Country of Particular Concern

Kudos: State Department Tags Nigeria “Country of Particular Concern”

Faith McDonnell on December 9, 2020

On Monday, December 7, U.S. Secretary of State Mike Pompeo announced that Nigeria has been designated a “Country of Particular Concern” (CPC). In his comments, Secretary Pompeo revealed that Africa’s largest nation, along with Burma, China, Eritrea, Iran, the DPRK, Pakistan, Saudi Arabia, Tajikistan, and Turkmenistan received the designation: “for tolerating, ‘systematic, ongoing, egregious violations of the internationally recognized right to freedom of religion.'”

This is the first time ever that the State Department has included Nigeria on this list of nations with most egregious religious freedom violations since the CPC creation with the 1998 International Religious Freedom Act. Before now it has been on the State Department’s “Special Watch List” even though the U.S. Commission on International Religious Freedom’s own designations labeled it as a CPC country.

IRD’s International Religious Liberty Program is grateful to Secretary Pompeo, Ambassador-at-Large for International Religious Freedom Sam Brownback, and President Donald J. Trump for acknowledging the extreme severity of the persecution of Christians in Nigeria. We commend them for a decision that goes against the prevailing false narrative that claims that the genocidal conditions in Nigeria are a mere clash between herdsmen and farmers.

Because of our close ties to the Anglican Church of Nigeria, IRD has been acutely aware of the plight of the nation’s Christians for decades. Long before Boko Haram appeared on the scene, we were engaged in advocacy for Christians in the country’s northern and middle belt states. In those areas Islamists were then imposing Sharia and Christians were attacked and killed on a regular basis.

But in recent years, Christians have had an ever more lethal foe, Boko Haram (and now its spin-off ISIS-related group, Islamic State in West African Province – ISWAP). And they have had to contend with the radicalization and weaponization of Fulani herdsmen/jihadists.

The renowned organization Genocide Watch provides horrifying statistics. They say that between 11,500 and 12,000 Christians have been massacred in Nigeria since June 2015. This was when the Buhari government came to power, with help from the Obama Administration. And the massacres continue. In the first six months of 2020, an additional 1202 Christians were killed, according to a July 15, 2020 article in The Christian Post.

IRD and our fellow advocates have declared that Nigeria is on the brink of genocide. Jubilee Campaign has published a report that declares that genocide is loading in Nigeria. And yet the false narrative of foreign policy elites continues. They deny that deliberate, orchestrated eradication of Christian communities is taking place. In fact, they echo the excuses of President Buhari himself.

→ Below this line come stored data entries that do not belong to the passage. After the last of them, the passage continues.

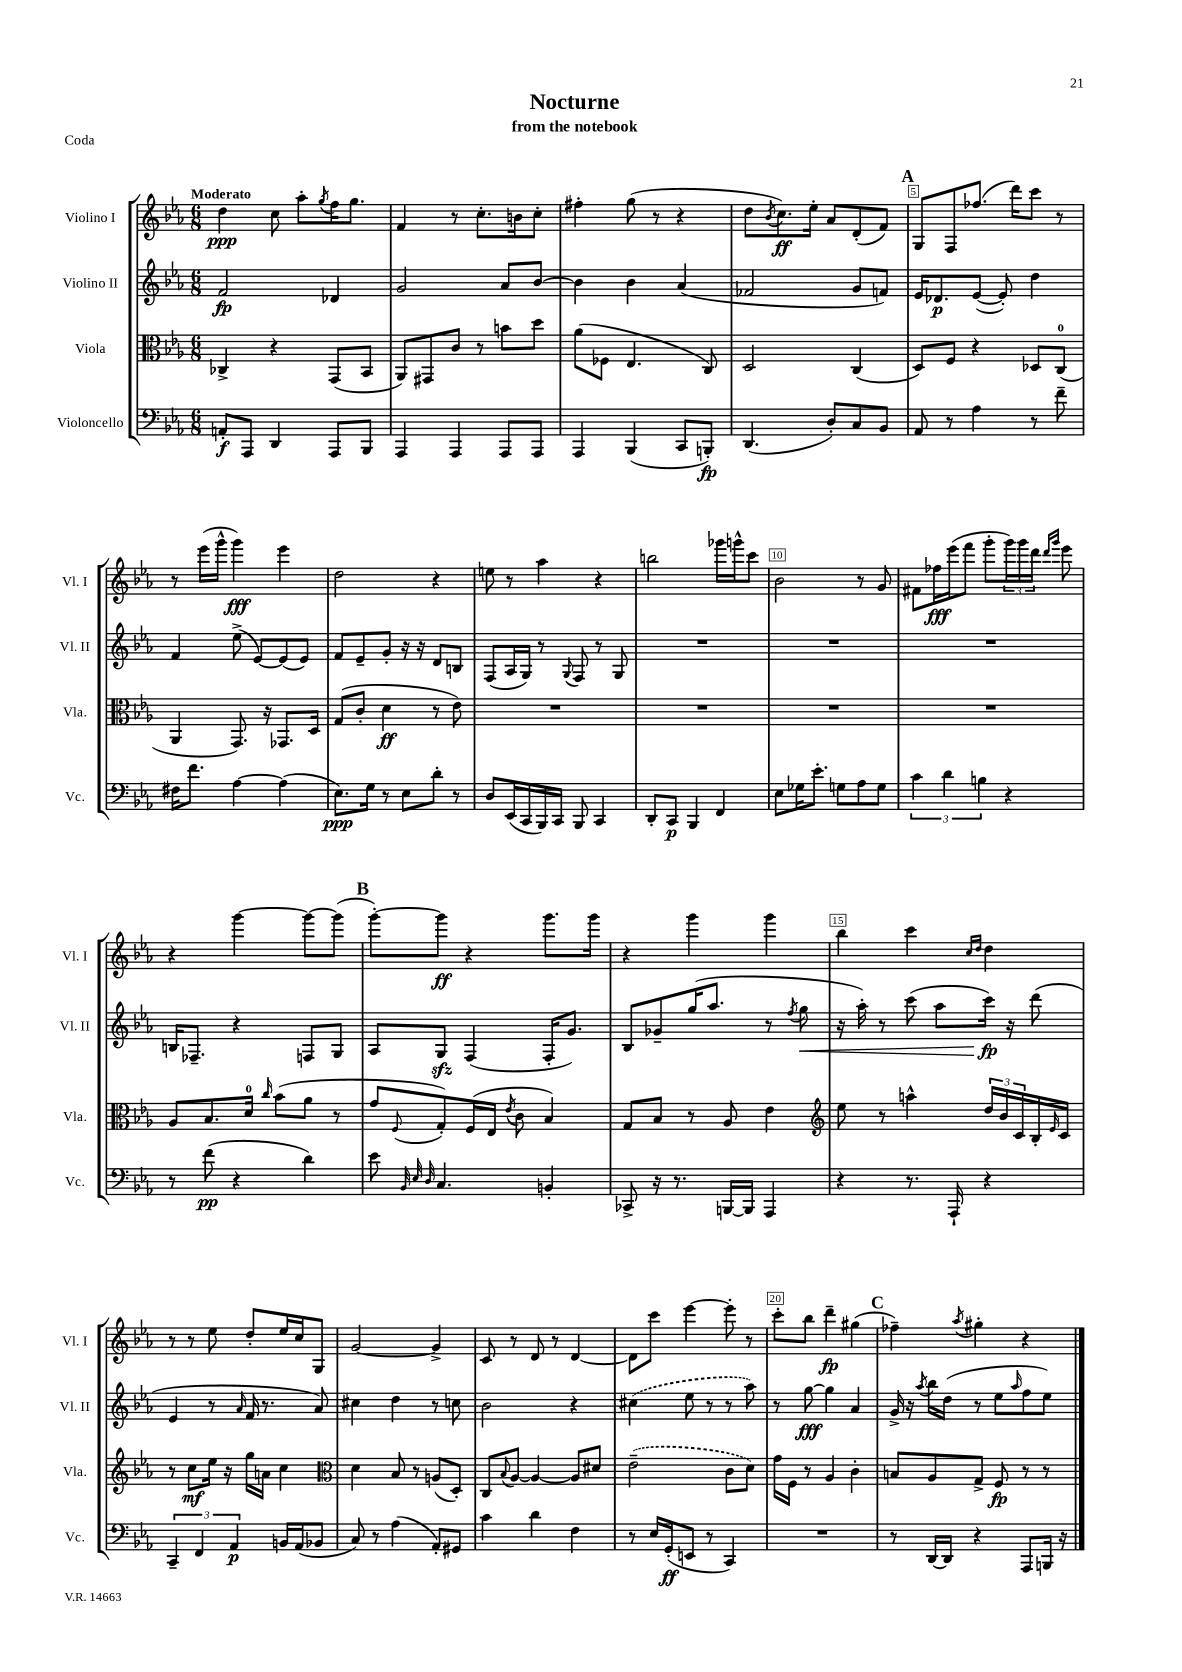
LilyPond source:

\header { title = "Nocturne" subtitle = "from the notebook" piece = "Coda" }
<<
\new StaffGroup <<
\new Staff = "s0" \with { instrumentName = "Violino I" shortInstrumentName = "Vl. I" } {
    \clef treble \key ees \major \numericTimeSignature \time 6/8 \tempo "Moderato"
    d''4\ppp c''8 aes''8-. \acciaccatura { g''8 } f''16 g''8. |
    f'4 r8 c''8.-. b'16 c''8-. |
    fis''4-. g''8( r8 r4 |
    d''8 \acciaccatura { bes'8 } c''8.\ff) ees''16-. aes'8 d'8-.( f'8) |
    \mark \markup { \bold "A" } g8 f8 fes''8.( d'''16) c'''8 r8 |
    r8 ees'''16( g'''16-^ g'''4\fff) ees'''4 |
    d''2 r4 |
    e''8 r8 aes''4 r4 |
    b''2 ges'''16 g'''16-^ c'''8 |
    bes'2 r8 g'8 |
    fis'8 fes''16\fff ees'''16( f'''8 g'''8-. \tuplet 3/2 { g'''16) g'''16 d'''16 } \grace { d'''16 g'''16 } ees'''8 |
    r4 g'''4~ g'''8~ g'''8( |
    \mark \markup { \bold "B" } g'''8~-.) g'''8\ff r4 g'''8. g'''16 |
    r4 g'''4 g'''4 |
    bes''4 c'''4 \grace { c''16 d''16 } d''4 |
    r8 r8 ees''8 d''8-. ees''16 c''16 g8 |
    g'2~ g'4-> |
    c'8 r8 d'8 r8 d'4~ |
    d'8 c'''8 ees'''4~ ees'''8-. r8 |
    c'''8-. bes''8 d'''4--\fp gis''4( |
    \mark \markup { \bold "C" } fes''4--) \acciaccatura { aes''8 } gis''4-. r4 \bar "|." |
}
\new Staff = "s1" \with { instrumentName = "Violino II" shortInstrumentName = "Vl. II" } {
    \clef treble \key ees \major \numericTimeSignature \time 6/8
    f'2\fp des'4 |
    g'2 aes'8 bes'8~ |
    bes'4 bes'4 aes'4( |
    fes'2 g'8 f'8) |
    \mark \markup { \bold "A" } ees'16 des'8.\p ees'8~( ees'8-.) d''4 |
    f'4 ees''8->( ees'8~) ees'8( ees'8) |
    f'8 ees'8-- g'8-. r16 r16 d'8 b8 |
    f8( aes16 g16) r8 \appoggiatura { g8 } f8 r8 g8 |
    R2. |
    R2. |
    R2. |
    b16 fes8.-- r4 f8 g8 |
    \mark \markup { \bold "B" } aes8 g8\sfz f4( f16-. g'8.) |
    bes8 ges'8-- g''16( aes''8. r8 \acciaccatura { f''8 } g''8\< |
    r16 aes''16-.) r8 c'''8( aes''8 c'''16\fp\!) r16 d'''8( |
    ees'4 r8 \grace { aes'16 } f'16 r8. aes'8) |
    cis''4 d''4 r8 c''8 |
    bes'2 r4 |
    \once \slurDashed cis''4( ees''8 r8 r8 aes''8) |
    r8 g''8~\fff g''4 aes'4 |
    \mark \markup { \bold "C" } g'16-> r16 \acciaccatura { aes''8 } bes''16 d''16( r8 ees''8 \grace { aes''16 } f''8 ees''8) \bar "|." |
}
\new Staff = "s2" \with { instrumentName = "Viola" shortInstrumentName = "Vla." } {
    \clef alto \key ees \major \numericTimeSignature \time 6/8
    ces4-> r4 g,8( bes,8 |
    aes,8) gis,8 c'8 r8 b'8 d''8 |
    aes'8( fes8 ees4. c8) |
    d2 c4( |
    \mark \markup { \bold "A" } d8) f8 r4 des8 c8-0( |
    aes,4 g,8.) r16 ges,8. d16 |
    g8( c'8-. d'4\ff r8 ees'8) |
    R2. |
    R2. |
    R2. |
    R2. |
    aes8 bes8. d'16-0 \grace { c''16 } bes'8( aes'8 r8 |
    \mark \markup { \bold "B" } g'8 \appoggiatura { f8 } g8-.) f16( ees16 \acciaccatura { ees'8 } c'8 bes4) |
    g8 bes8 r8 aes8 ees'4 |
    \clef treble ees''8 r8 a''4-^ \tuplet 3/2 { d''16 bes'16 c'16 } bes16-. \grace { ees'16 } c'16 |
    r8 c''8\mf ees''16 r16 g''16 a'16 c''4 |
    \clef alto d'4 bes8 r8 a8( d8-.) |
    c8 \appoggiatura { bes8 } aes8~ aes4~ aes8 dis'8 |
    \once \slurDashed ees'2--( c'8 d'8) |
    g'16 f16 r8 aes4 c'4-. |
    \mark \markup { \bold "C" } b8 aes8 g8-> f8\fp r8 r8 \bar "|." |
}
\new Staff = "s3" \with { instrumentName = "Violoncello" shortInstrumentName = "Vc." } {
    \clef bass \key ees \major \numericTimeSignature \time 6/8
    a,8-.\f aes,,8 d,4 aes,,8 bes,,8 |
    aes,,4 aes,,4 aes,,8 aes,,8 |
    aes,,4 bes,,4( c,8 b,,8-.\fp) |
    d,4.( d8-.) c8 bes,8 |
    \mark \markup { \bold "A" } aes,8 r8 aes4 r8 f'8-- |
    fis16 f'8. aes4~ aes4( |
    ees8.\ppp) g16 r8 ees8 d'8-. r8 |
    d8 ees,16( c,16 bes,,16) c,16 bes,,8 c,4 |
    d,8-. c,8\p bes,,4 f,4 |
    ees8 ges16 ees'8.-. g8 aes8 g8 |
    \tuplet 3/2 { c'4 d'4 b4 } r4 |
    r8 f'8\pp( r4 d'4) |
    \mark \markup { \bold "B" } ees'8 \grace { bes,32 ees32 d32 } c4. b,4-. |
    ces,8-> r16 r8. b,,16~ b,,16 aes,,4 |
    r4 r8. aes,,16-! r4 |
    \tuplet 3/2 { c,4-- f,4 aes,4\p } b,16 aes,16( bes,8 |
    c8) r8 aes4( aes,8-.) gis,8 |
    c'4 d'4 f4 |
    r8 ees16 g,16-.\ff( e,8 r8 c,4) |
    R2. |
    \mark \markup { \bold "C" } r8 d,16~ d,16 r4 aes,,8 b,,16 r16 \bar "|." |
}
>>
>>
\layout { \context { \Score \override BarNumber.break-visibility = ##(#f #t #t) barNumberVisibility = #(every-nth-bar-number-visible 5) \override BarNumber.stencil = #(make-stencil-boxer 0.1 0.3 ly:text-interface::print) } }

Buhari was shocked when President Trump challenged him on the death of Christians. Buhari recently told reporters in Abuja that during his visit to Washington in April 2018 President Trump “privately asked why he was killing Christians.” The Nigerian President, who is himself a Fulani, denied the killings. He told Trump that there was “a problem between cattle rearers and stagnant farmers.” Sound familiar?

This is why it is doubly important that the State Department has formally designated Nigeria as a Country of Particular Concern. The CPC designation provides the United States with a menu of enforcement options. It grants the State Department the ability to exert real pressure on Nigeria if they do not immediately and effectively address the violence against religious communities and provide protection. But it is also important because it signals to Nigerian Christians and other communities being targeted by radical jihadists and ignored by their own government that their cries are heard and they are not alone.

  1. Comment by April User on December 12, 2020 at 9:33 pm

    Thank you for this astonishing and grievous report. As an Anglican (ACNA), we pray for the persecuted church around the world every week. But now I can pray more intelligently and specifically for Nigeria when that moment comes in our worship time.